Selon Nyasa Times Malawi, le leader de l'opposition et membre du Malawi Congress Party, Simplex Chithyola Banda, fait face à des accusations de corruption concernant des fonds de 29,5 milliards de kwachas. La Cour du Magistrat de Lilongwe a émis une convocation à son encontre, l'obligeant à comparaître en personne pour répondre à ces charges. L'affaire a suscité une grande attention médiatique et pourrait avoir des répercussions significatives sur la scène politique malawite.
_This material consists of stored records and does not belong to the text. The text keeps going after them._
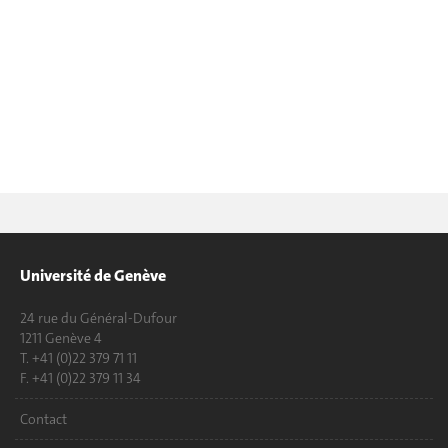
Université de Genève
24 rue du Général-Dufour
1211 Genève 4
T. +41 (0)22 379 71 11
F. +41 (0)22 379 11 34
Contact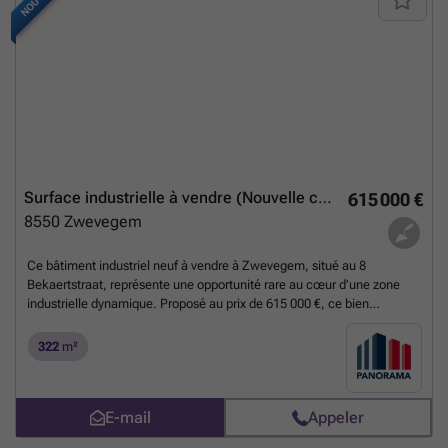
Surface industrielle à vendre (Nouvelle construction)
615 000 €
8550
Zwevegem
Ce bâtiment industriel neuf à vendre à Zwevegem, situé au 8
Bekaertstraat, représente une opportunité rare au cœur d’une zone
industrielle dynamique. Proposé au prix de 615 000 €, ce bien
immobilier moderne, construit en 2026, comprend une surface totale
de 322 m² sur une parcelle de même superficie. Il se compose d’un
322
m²
bureau de 142 m² en état casco+ doté de finitions soignées telles que
des revêtements de sol en carrelage céramique, des installations
électriques avec prises, interrupteurs et points lumineux, ainsi que
E-mail
Appeler
d’équipements contemporains comme la vidéophonie, un sanitaire
intégré, une unité extérieure individuelle pour le système de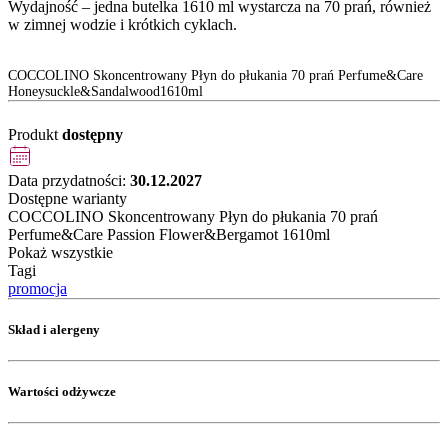
Wydajność – jedna butelka 1610 ml wystarcza na 70 prań, również
w zimnej wodzie i krótkich cyklach.
COCCOLINO Skoncentrowany Płyn do płukania 70 prań Perfume&Care
Honeysuckle&Sandalwood1610ml
Produkt
dostępny
Data przydatności:
30.12.2027
Dostępne warianty
COCCOLINO Skoncentrowany Płyn do płukania 70 prań
Perfume&Care Passion Flower&Bergamot 1610ml
Pokaż wszystkie
Tagi
promocja
Skład i alergeny
Wartości odżywcze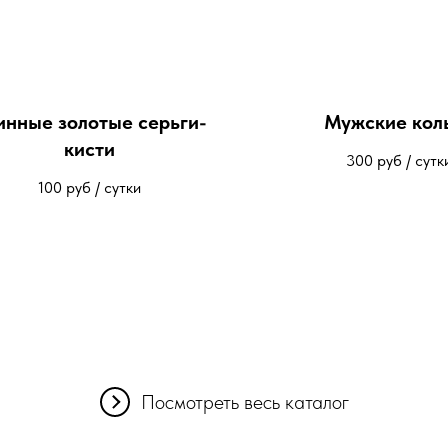
инные золотые серьги-
Мужские кол
кисти
300
руб / сутк
100
руб / сутки
Посмотреть весь каталог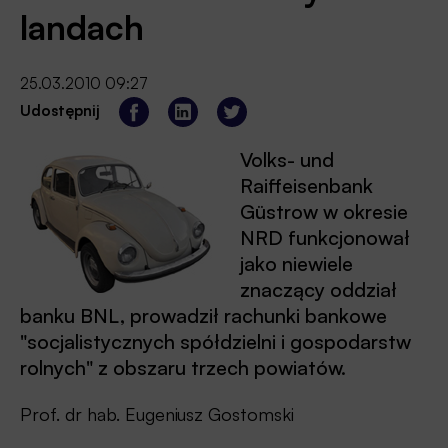
landach
25.03.2010 09:27
Udostępnij
Volks- und
Raiffeisenbank
Güstrow w okresie
NRD funkcjonował
jako niewiele
znaczący oddział
banku BNL, prowadził rachunki bankowe
"socjalistycznych spółdzielni i gospodarstw
rolnych" z obszaru trzech powiatów.
Prof. dr hab. Eugeniusz Gostomski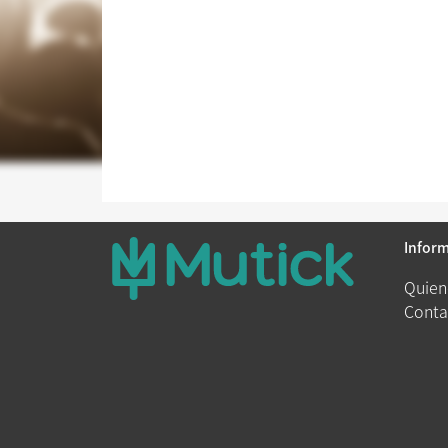
Infor
Quien
Conta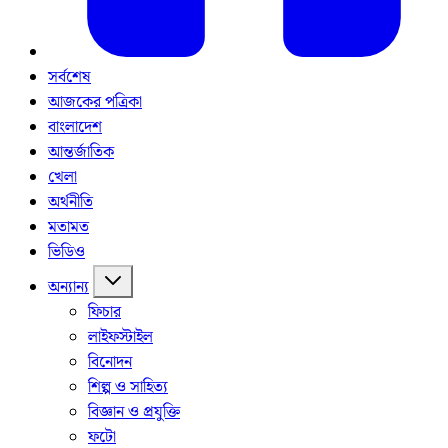
সর্বশেষ
আজকের পত্রিকা
বাংলাদেশ
আন্তর্জাতিক
খেলা
অর্থনীতি
মতামত
ভিডিও
অন্যান্য
ফিচার
লাইফস্টাইল
বিনোদন
শিল্প ও সাহিত্য
বিজ্ঞান ও প্রযুক্তি
ফটো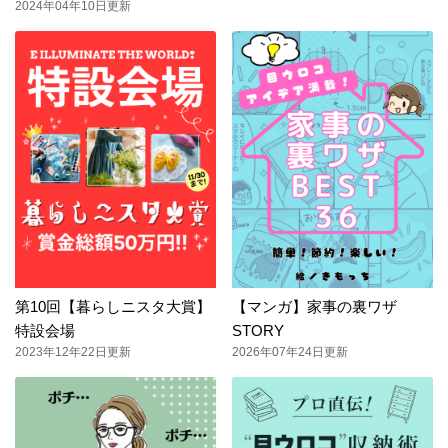
2024年04年10日更新
第10回【暮らしニスタ大賞】
【マンガ】家事の裏ワザ
特設会場
STORY
2023年12年22日更新
2026年07年24日更新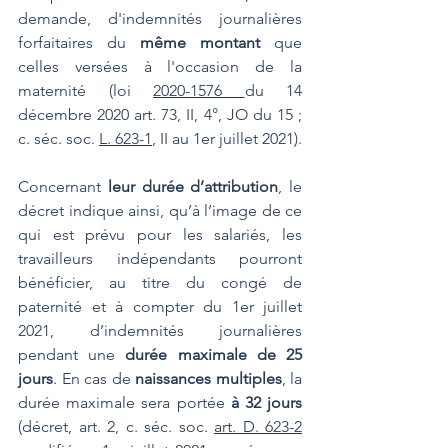
demande, d'indemnités journalières 
forfaitaires du 
même montant 
que 
celles versées à l'occasion de la 
maternité (loi 
2020-1576 
du 14 
décembre 2020 art. 73, II, 4°, JO du 15 ; 
c. séc. soc. 
L. 623-1
, II au 1er juillet 2021).
Concernant
 leur durée d’attribution
, le 
décret indique ainsi, qu’à l’image de ce 
qui est prévu pour les salariés, les 
travailleurs indépendants pourront 
bénéficier, au titre du congé de 
paternité et à compter du 1er juillet 
2021, d’indemnités journalières 
pendant une 
durée maximale de 25 
jours
. En cas de 
naissances multiples
, la 
durée maximale sera portée 
à 32 jours
(décret, art. 2, c. séc. soc. 
art. D. 623-2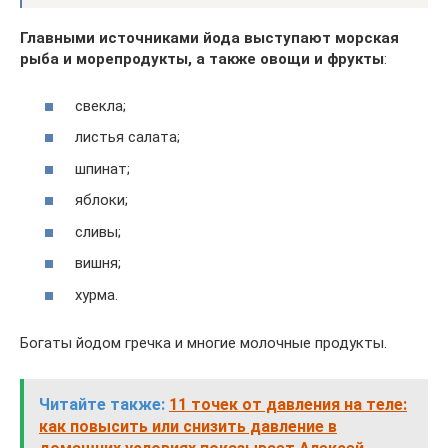
Главными источниками йода выступают морская
рыба и морепродукты, а также овощи и фрукты
:
свекла;
листья салата;
шпинат;
яблоки;
сливы;
вишня;
хурма.
Богаты йодом гречка и многие молочные продукты.
Читайте также:
11 точек от давления на теле:
как повысить или снизить давление в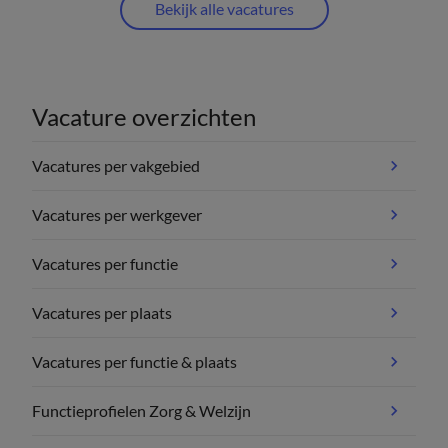
Bekijk alle vacatures
Vacature overzichten
Vacatures per vakgebied
Vacatures per werkgever
Vacatures per functie
Vacatures per plaats
Vacatures per functie & plaats
Functieprofielen Zorg & Welzijn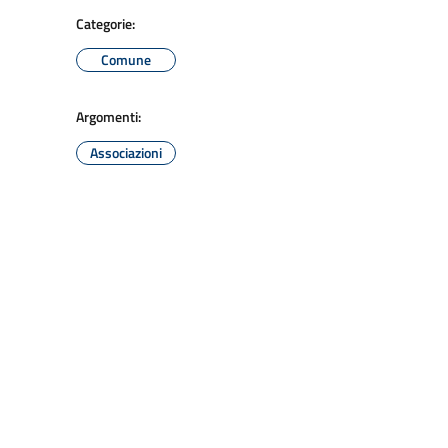
Categorie:
Comune
Argomenti:
Associazioni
Banda, qui a précédemment occupé le poste de ministre des Finances, est accusé d'avoir mal géré des fonds alloués au projet Greenbelt, une initiative gouvernementale censée stimuler le développement agricole et économique du pays. Cette affaire de corruption est la dernière en date d'une série de scandales qui ont secoué le Malawi et soulève des questions sur la transparence et l'intégrité au sein du gouvernement.

Les attentes autour de sa comparution au tribunal le 7 août 2026 sont élevées, tant de la part de ses partisans que de ses détracteurs. Les observateurs politiques soulignent que cette affaire pourrait également influencer les prochaines élections au Malawi, alors que le pays lutte pour rétablir la confiance du public dans ses institutions.

Malgré ces accusations, Banda continue de bénéficier d'un soutien significatif auprès de certains segments de la population, qui le perçoivent comme un défenseur des droits civiques et un critique des abus gouvernementaux. Cependant, cette situation crée une division parmi les électeurs et pose un défi pour le Malawi, qui aspire à une gouvernance plus responsable et plus transparente.